Search the literature for papers by Mullins (Schlumberger) for discussions of size and pressure drop, Kilpatrick (Notre Dame) Rodgers (FSU-NationalHigh Field Magnet Lab) for compostion, Chapman (Rice) and Folger (U MIchigan) on phase behavior, Buckley(New Mexco Tech) and Jeff Creek (Chervon) on flow assurance, and Wiehe (Soluble Solutions) for discussion of solvent compatibility. All these individuals have been working closely with chemical service vendors in addressing asphaltene deposition. As Manfred has indicated, success is limited to specific cases because the "asphaltene event" can be induced by so many variables that there is no universal solution.
Manfred Eigner
Owner, ME Consultancy Services (MECS) and Oil & Energy Consultant
Thanks Win for your fine comments. They are 100% in line with my way of thinking about asphaltene deposition problems during oil production. There is no ideal solution and one has to look into each deposition problem separately. It may be possible to arrive at a solution for that particular case but the next problem may not fit. I hope you can agree to the new approach that people started to look into the phase behavior of native crude oil w.r.t. asphaltene solubility. By managing the phase behavior one may arrive at a more practical solution: how can we produce a life crude oil without initiating asphaltene precipitation or even deposition. Please note: I am using here two different physical phenomena on purpose: precipitation followed by deposition. Back in the eighties we were able to manage deposition thereby allowing precipitation (experience from wells in Kuwait). Mike was so kind to invite me to Oilfieldwiki to add some more practical information. I promised to do that, so watch the special page.
Win Robbins
Advanced Characterization - petroleum at Carmagen Engineering
Manfred,
A large number of excellent papers have been presented at the Petrophase conferences where many of the people I cited meet annually to discuss asphaltenes and other phase related problems. Meetings are annual; Petrophase 2014 will be in Galveston.
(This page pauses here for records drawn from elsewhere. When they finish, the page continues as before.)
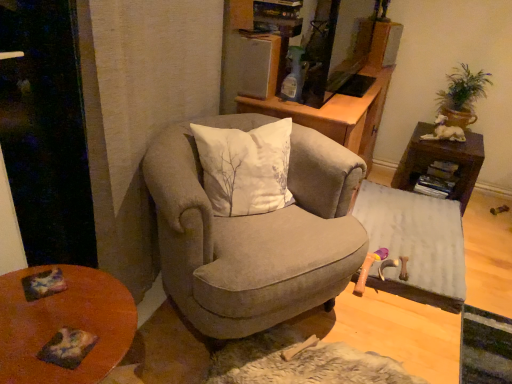
Question: Should I look upward or downward to see wooden table at lower left?

Choices:
 (A) up
 (B) down

Answer: (B)

Question: Is wooden table at lower left located within suede armchair at center?

Choices:
 (A) no
 (B) yes

Answer: (A)

Question: Does suede armchair at center have a greater height compared to wooden table at lower left?

Choices:
 (A) yes
 (B) no

Answer: (A)

Question: Is suede armchair at center positioned behind wooden table at lower left?

Choices:
 (A) no
 (B) yes

Answer: (B)

Question: From a real-world perspective, is suede armchair at center under wooden table at lower left?

Choices:
 (A) yes
 (B) no

Answer: (B)

Question: Can you confirm if suede armchair at center is wider than wooden table at lower left?

Choices:
 (A) no
 (B) yes

Answer: (B)

Question: From the image's perspective, would you say suede armchair at center is positioned over wooden table at lower left?

Choices:
 (A) yes
 (B) no

Answer: (A)

Question: Considering the relative positions of brown wooden table at right, which appears as the first table when viewed from the top, and wooden cabinet at center in the image provided, is brown wooden table at right, which appears as the first table when viewed from the top, to the left of wooden cabinet at center from the viewer's perspective?

Choices:
 (A) yes
 (B) no

Answer: (B)

Question: Is brown wooden table at right, which appears as the first table when viewed from the top, at the right side of wooden cabinet at center?

Choices:
 (A) no
 (B) yes

Answer: (B)

Question: Is brown wooden table at right, marked as the second table in a bottom-to-top arrangement, positioned with its back to wooden cabinet at center?

Choices:
 (A) no
 (B) yes

Answer: (A)

Question: From a real-world perspective, is brown wooden table at right, marked as the second table in a bottom-to-top arrangement, over wooden cabinet at center?

Choices:
 (A) no
 (B) yes

Answer: (A)

Question: Considering the relative sizes of brown wooden table at right, marked as the second table in a bottom-to-top arrangement, and wooden cabinet at center in the image provided, is brown wooden table at right, marked as the second table in a bottom-to-top arrangement, shorter than wooden cabinet at center?

Choices:
 (A) yes
 (B) no

Answer: (A)

Question: Can you confirm if brown wooden table at right, which appears as the first table when viewed from the top, is thinner than wooden cabinet at center?

Choices:
 (A) yes
 (B) no

Answer: (A)

Question: Considering the relative sizes of wooden table at lower left and green leafy plant at upper right in the image provided, is wooden table at lower left shorter than green leafy plant at upper right?

Choices:
 (A) no
 (B) yes

Answer: (A)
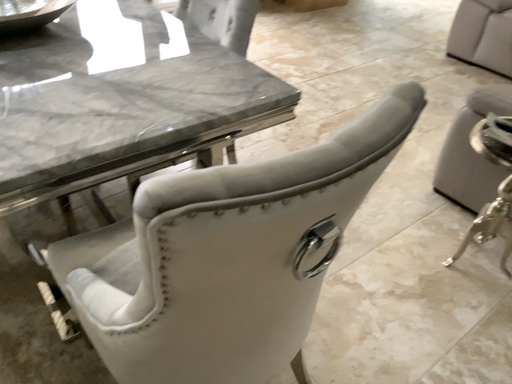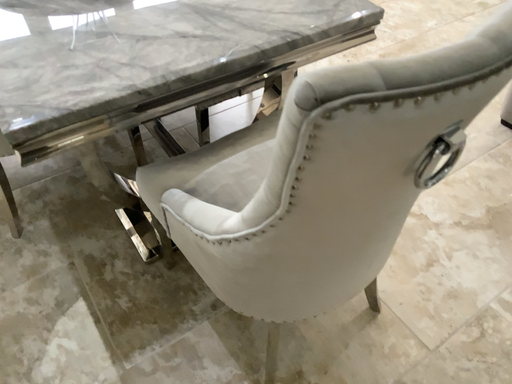
Question: How did the camera likely rotate when shooting the video?

Choices:
 (A) rotated upward
 (B) rotated downward

Answer: (B)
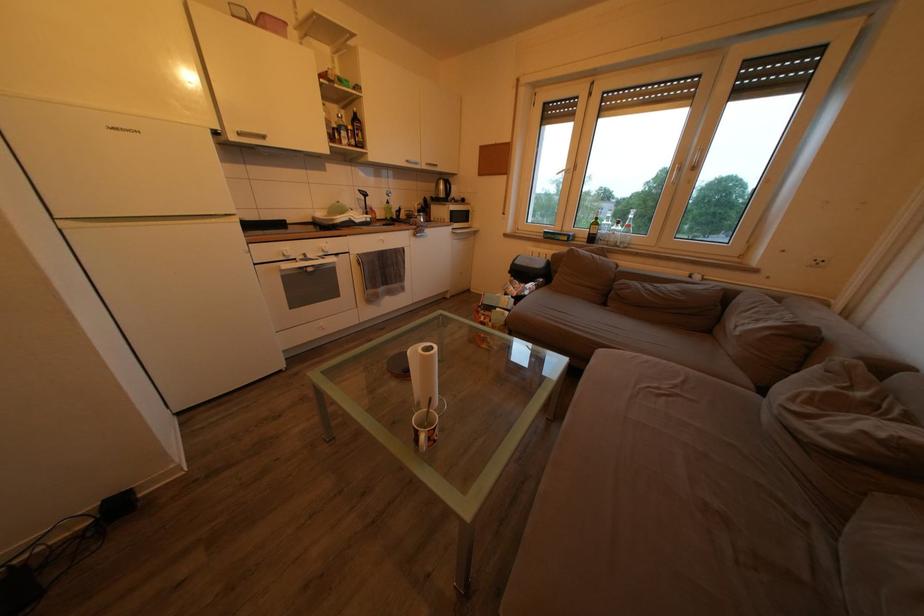
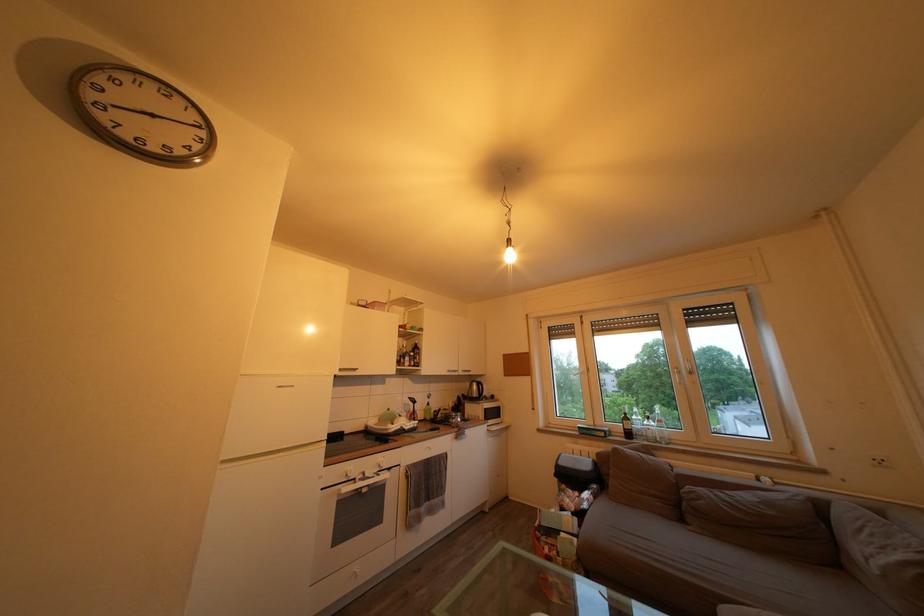
Find the pixel in the second image that matches point (827, 269) in the first image.

(889, 468)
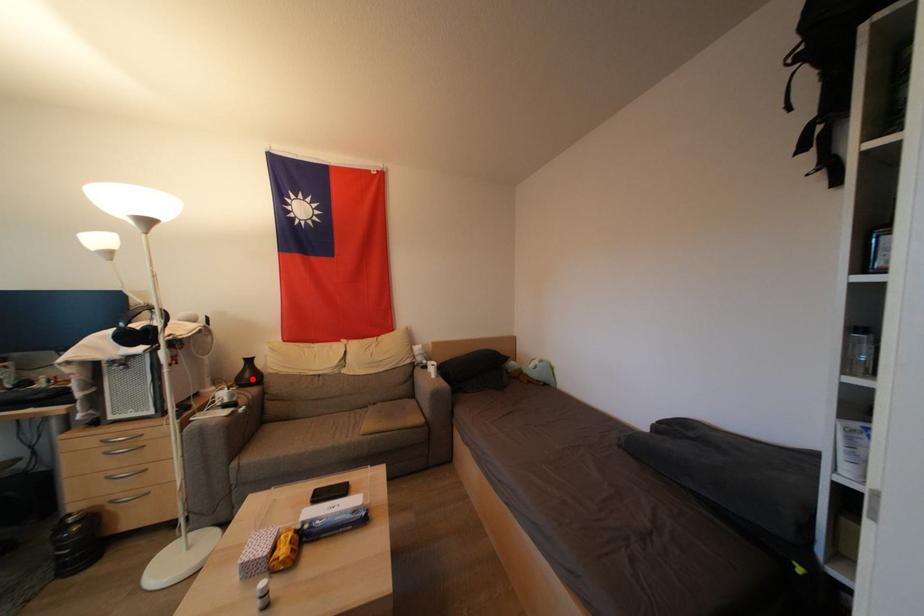
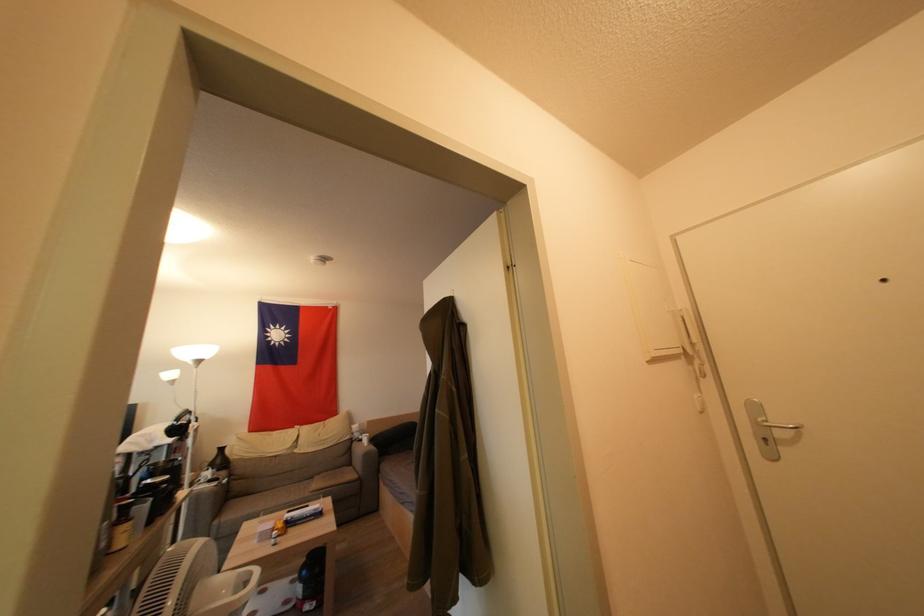
Question: I am providing you with two images of the same scene from different viewpoints. A red point is marked on the first image. At the location where the point appears in image 1, is it still visible in image 2?

Choices:
 (A) Yes
 (B) No

Answer: (A)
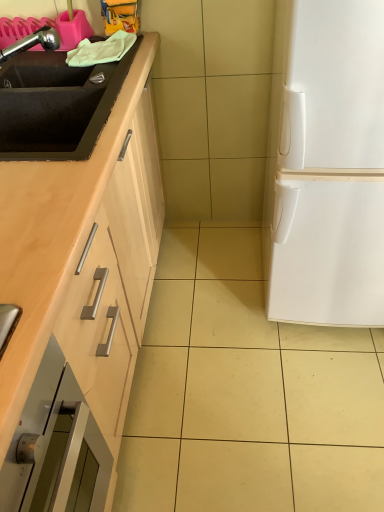
Question: In terms of width, does black matte sink at left, which appears as the second sink when viewed from the top, look wider or thinner when compared to white matte refrigerator at right?

Choices:
 (A) wide
 (B) thin

Answer: (B)

Question: From a real-world perspective, is black matte sink at left, the 1th sink when ordered from bottom to top, physically located above or below white matte refrigerator at right?

Choices:
 (A) below
 (B) above

Answer: (B)

Question: Estimate the real-world distances between objects in this image. Which object is closer to the white matte refrigerator at right?

Choices:
 (A) black matte sink at left, the 1th sink when ordered from bottom to top
 (B) chrome metallic faucet at upper left, the second sink from the bottom

Answer: (A)

Question: Estimate the real-world distances between objects in this image. Which object is farther from the black matte sink at left, the 1th sink when ordered from bottom to top?

Choices:
 (A) chrome metallic faucet at upper left, the second sink from the bottom
 (B) white matte refrigerator at right

Answer: (B)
Growing agreement among attendees is that aggregation and adsorption are separate phenomena.
Ahmed Helmi
Adjunct Professor at Pharos University
Gents: Enjoyed very much the thoughts/insight in your discussion. I noticed mentioning the names of a few of the Biggies, EXXON & Shell, that some of you had been working in and faced/involved in the Asphaltenes' deposition problems. A thought came to my mind as I got to the last comment: If the Biggies have not yet met to set a joint R&D plan to find a universal solution to the Aspheltenes Deposition problems, why the prestigeous API has not done a Research Plan so far? I see the finding of a Universal Solution as lacking Management much more Technical capabilities. My students here in Egypt are used hearing me saying now and then a phrase: The Americans are the Pharoes of Petroleum Engineering as the Russians are the Masters of Petroleum Geochemistry. I am quite sure that America has more than needed of Technical capabilities to accomplish a Universal Solution for the Asphaltenes Deposition problems, just let someone/someauthority like the API take the role of Managing the needed Research. What do you think?